Across experiments, EntroDrop provided the highest domain-specific gains while preserving or slightly improving general capabilities, unlike other regularizers which often achieved domain improvements at the expense of generalization (Wang et al., 29 Dec 2025).

5. Diagnostic Analyses and Ablations

Extensive ablation confirmed the effectiveness of low-entropy targeted masking over uniform or high-entropy masking.
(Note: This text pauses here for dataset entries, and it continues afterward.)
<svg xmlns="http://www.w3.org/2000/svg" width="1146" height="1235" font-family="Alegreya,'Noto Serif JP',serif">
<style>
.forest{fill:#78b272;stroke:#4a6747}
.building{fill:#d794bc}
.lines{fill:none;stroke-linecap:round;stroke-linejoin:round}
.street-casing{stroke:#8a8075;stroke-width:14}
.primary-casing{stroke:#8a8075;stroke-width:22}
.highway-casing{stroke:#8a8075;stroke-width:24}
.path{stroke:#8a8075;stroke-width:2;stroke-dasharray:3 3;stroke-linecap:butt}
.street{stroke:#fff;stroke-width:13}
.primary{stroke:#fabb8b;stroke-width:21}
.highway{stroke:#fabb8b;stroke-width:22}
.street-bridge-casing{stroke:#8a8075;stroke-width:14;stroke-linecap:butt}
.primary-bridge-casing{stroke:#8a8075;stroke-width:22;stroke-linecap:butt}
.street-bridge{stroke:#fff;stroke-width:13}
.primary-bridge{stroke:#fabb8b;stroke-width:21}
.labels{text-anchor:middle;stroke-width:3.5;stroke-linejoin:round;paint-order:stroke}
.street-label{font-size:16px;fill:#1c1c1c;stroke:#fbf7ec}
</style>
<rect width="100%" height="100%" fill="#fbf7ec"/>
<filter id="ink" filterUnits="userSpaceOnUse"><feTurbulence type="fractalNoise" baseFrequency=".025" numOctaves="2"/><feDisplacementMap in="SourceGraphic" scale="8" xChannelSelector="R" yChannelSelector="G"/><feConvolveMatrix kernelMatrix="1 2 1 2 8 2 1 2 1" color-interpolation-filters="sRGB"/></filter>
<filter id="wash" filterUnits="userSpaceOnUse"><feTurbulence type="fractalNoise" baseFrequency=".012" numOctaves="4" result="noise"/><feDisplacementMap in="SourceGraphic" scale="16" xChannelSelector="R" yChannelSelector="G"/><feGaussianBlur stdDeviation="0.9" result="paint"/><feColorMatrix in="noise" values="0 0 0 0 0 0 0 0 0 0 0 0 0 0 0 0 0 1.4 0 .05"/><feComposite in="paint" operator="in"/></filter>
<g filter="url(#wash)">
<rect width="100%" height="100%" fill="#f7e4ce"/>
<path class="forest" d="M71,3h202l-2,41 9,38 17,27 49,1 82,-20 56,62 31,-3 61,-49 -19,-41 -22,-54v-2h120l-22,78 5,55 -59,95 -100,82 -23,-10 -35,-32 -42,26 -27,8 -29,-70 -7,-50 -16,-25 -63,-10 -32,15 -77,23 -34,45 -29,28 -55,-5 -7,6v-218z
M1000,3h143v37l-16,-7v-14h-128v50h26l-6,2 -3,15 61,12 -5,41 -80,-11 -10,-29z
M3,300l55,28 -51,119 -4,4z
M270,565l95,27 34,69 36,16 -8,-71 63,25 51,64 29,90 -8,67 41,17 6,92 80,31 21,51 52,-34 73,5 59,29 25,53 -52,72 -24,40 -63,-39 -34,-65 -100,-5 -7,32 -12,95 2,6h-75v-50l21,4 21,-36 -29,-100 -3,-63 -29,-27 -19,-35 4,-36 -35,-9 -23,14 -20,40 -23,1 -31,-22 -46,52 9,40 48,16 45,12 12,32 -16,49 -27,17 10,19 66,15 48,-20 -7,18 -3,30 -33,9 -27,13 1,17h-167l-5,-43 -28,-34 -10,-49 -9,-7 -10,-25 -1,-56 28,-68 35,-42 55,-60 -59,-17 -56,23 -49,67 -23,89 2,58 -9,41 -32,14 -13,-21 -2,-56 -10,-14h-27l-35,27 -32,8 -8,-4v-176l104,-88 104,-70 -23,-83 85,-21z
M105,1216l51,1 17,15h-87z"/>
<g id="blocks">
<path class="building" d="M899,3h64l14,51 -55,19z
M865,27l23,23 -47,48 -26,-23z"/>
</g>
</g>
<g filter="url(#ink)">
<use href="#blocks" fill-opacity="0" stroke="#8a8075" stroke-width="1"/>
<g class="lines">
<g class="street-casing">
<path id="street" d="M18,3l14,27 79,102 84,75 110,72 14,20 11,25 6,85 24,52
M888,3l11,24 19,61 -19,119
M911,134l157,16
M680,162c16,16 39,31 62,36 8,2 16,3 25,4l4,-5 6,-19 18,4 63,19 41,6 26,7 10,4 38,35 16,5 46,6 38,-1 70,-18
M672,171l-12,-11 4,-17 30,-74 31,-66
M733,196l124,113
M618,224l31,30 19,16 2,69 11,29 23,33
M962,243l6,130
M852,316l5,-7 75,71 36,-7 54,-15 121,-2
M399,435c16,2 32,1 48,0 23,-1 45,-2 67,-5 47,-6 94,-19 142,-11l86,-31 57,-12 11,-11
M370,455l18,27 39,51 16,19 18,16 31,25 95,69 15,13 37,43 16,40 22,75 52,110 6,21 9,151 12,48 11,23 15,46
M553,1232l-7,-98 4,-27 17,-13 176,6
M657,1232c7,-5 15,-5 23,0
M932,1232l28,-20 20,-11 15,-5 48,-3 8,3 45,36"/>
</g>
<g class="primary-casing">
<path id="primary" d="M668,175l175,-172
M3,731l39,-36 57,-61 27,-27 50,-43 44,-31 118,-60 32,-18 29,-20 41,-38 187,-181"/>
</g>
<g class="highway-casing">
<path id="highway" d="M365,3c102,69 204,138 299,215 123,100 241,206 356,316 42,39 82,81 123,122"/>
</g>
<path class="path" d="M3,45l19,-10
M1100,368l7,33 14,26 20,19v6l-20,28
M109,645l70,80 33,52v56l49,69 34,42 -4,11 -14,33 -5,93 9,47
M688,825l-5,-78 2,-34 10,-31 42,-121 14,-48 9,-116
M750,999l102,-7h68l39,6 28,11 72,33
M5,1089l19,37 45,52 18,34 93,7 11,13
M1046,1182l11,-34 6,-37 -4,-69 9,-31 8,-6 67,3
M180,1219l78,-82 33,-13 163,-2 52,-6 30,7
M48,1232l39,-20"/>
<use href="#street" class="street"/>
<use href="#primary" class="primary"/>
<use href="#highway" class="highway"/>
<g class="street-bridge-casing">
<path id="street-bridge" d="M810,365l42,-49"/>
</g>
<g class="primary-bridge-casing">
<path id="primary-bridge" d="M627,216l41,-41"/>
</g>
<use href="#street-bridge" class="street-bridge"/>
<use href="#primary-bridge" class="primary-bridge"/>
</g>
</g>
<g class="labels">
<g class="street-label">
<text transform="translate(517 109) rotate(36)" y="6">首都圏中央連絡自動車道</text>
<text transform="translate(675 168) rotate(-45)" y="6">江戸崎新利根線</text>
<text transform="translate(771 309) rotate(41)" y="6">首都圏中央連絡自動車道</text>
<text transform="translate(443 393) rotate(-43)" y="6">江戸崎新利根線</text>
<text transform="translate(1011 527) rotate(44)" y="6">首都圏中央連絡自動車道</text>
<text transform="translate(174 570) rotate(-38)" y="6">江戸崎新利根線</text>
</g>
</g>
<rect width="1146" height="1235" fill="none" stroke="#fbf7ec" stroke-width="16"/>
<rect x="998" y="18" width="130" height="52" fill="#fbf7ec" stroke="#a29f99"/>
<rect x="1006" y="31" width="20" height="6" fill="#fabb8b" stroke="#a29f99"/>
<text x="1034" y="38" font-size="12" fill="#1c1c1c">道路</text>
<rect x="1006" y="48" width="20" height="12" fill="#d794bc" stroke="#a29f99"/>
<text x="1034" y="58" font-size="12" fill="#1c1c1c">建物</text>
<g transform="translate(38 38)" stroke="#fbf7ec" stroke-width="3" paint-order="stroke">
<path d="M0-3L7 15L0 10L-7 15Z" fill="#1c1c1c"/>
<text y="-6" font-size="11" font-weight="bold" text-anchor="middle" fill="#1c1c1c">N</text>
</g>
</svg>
Specifically:

• Masking only high-entropy tokens: negligible gain (+0.06).
• Masking only low-entropy tokens: substantial improvement (+0.55).

A fixed $\gamma$ value was consistently outperformed by curriculum scheduling; static dropout slowed initial convergence and resulted in lower final accuracy. Sensitivity analysis demonstrated $\gamma_{\max}=0.1$ best delayed overfitting and maximized peak performance.

Theoretical analysis (Theorem 1) established that gradient variance under the EntroDrop masking regime is no greater than that of unmasked training (under suitable $\gamma_j$), with reduced variance correlating empirically to more stable optimization and improved generalization.

6. Comparative Perspective and Extensions

EntroDrop is complementary to weight decay, hidden-dropout, and NEFTune. All these regularizers were jointly re-tuned in the comparative evaluations, with EntroDrop layered on top as a data-level operation without introducing architectural changes.

Current limitations include its empirical evaluation on mathematical and code generation tasks with models up to 8B parameters. Future work will examine scaling to 100B+ models, extension to conversational and long-form text tasks, and replacing static entropy precomputation with dynamic entropy or per-token loss estimates as regularization signals.

7. Broader Implications

EntroDrop provides a principled, content-aware, and curriculum-driven approach to overcoming the “token crisis” in low-resource multi-epoch LLM training. By aligning regularization with token-level learning dynamics—selectively reducing exposure to predictable tokens as overfitting becomes likely—the method extends the effective generalization capacity of LLMs in domains where additional data is scarce. This approach underscores the necessity of targeted, adaptive regularization in the era of large, reusable foundation models and data-constrained adaptation (Wang et al., 29 Dec 2025).